Ampelita stilpna

Scientific classification
- Kingdom: Animalia
- Phylum: Mollusca
- Class: Gastropoda
- Order: Stylommatophora
- Family: Acavidae
- Genus: Ampelita
- Species: A. stilpna
- Binomial name: Ampelita stilpna (Mabille, 1884)
- Synonyms: Helix stilpna Mabille, 1884 (original combination);

= Ampelita stilpna =

- Authority: (Mabille, 1884)
- Synonyms: Helix stilpna Mabille, 1884 (original combination)

Species of gastropod

Ampelita stilpna is a species of tropical air-breathing land snail, a terrestrial pulmonate gastropod mollusk in the family Acavidae.

==Description==
The height of the shell attains 19 mm, its diameter 39 mm.

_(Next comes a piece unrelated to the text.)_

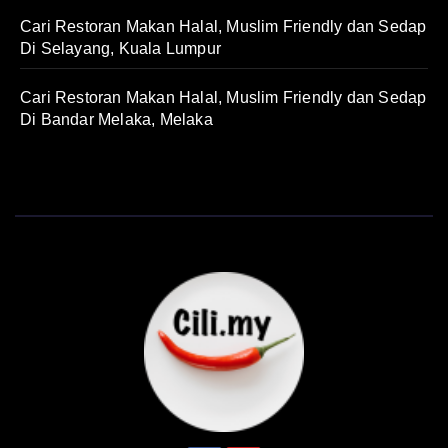
Cari Restoran Makan Halal, Muslim Friendly dan Sedap
Di Selayang, Kuala Lumpur
Cari Restoran Makan Halal, Muslim Friendly dan Sedap
Di Bandar Melaka, Melaka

(Original description in French) This subglobular-depressed shell is umbilicate, solid, and rather thick, featuring coarse ribbed-striations and three reddish-brown bands. Two bands are on the upper surface, while the third encircles the umbilical region. The spire is very obtuse, mammillated, and only slightly raised, with a large apex. The whorls are convex, rapidly growing, and the body whorl is large and well-rounded at the periphery, lacking any angularity. The umbilicus is moderately sized, slightly flared, revealing the spiral coiling, and is weakly indented by the reflected columellar edge.

==Distribution==
This species is endemic to Madagascar.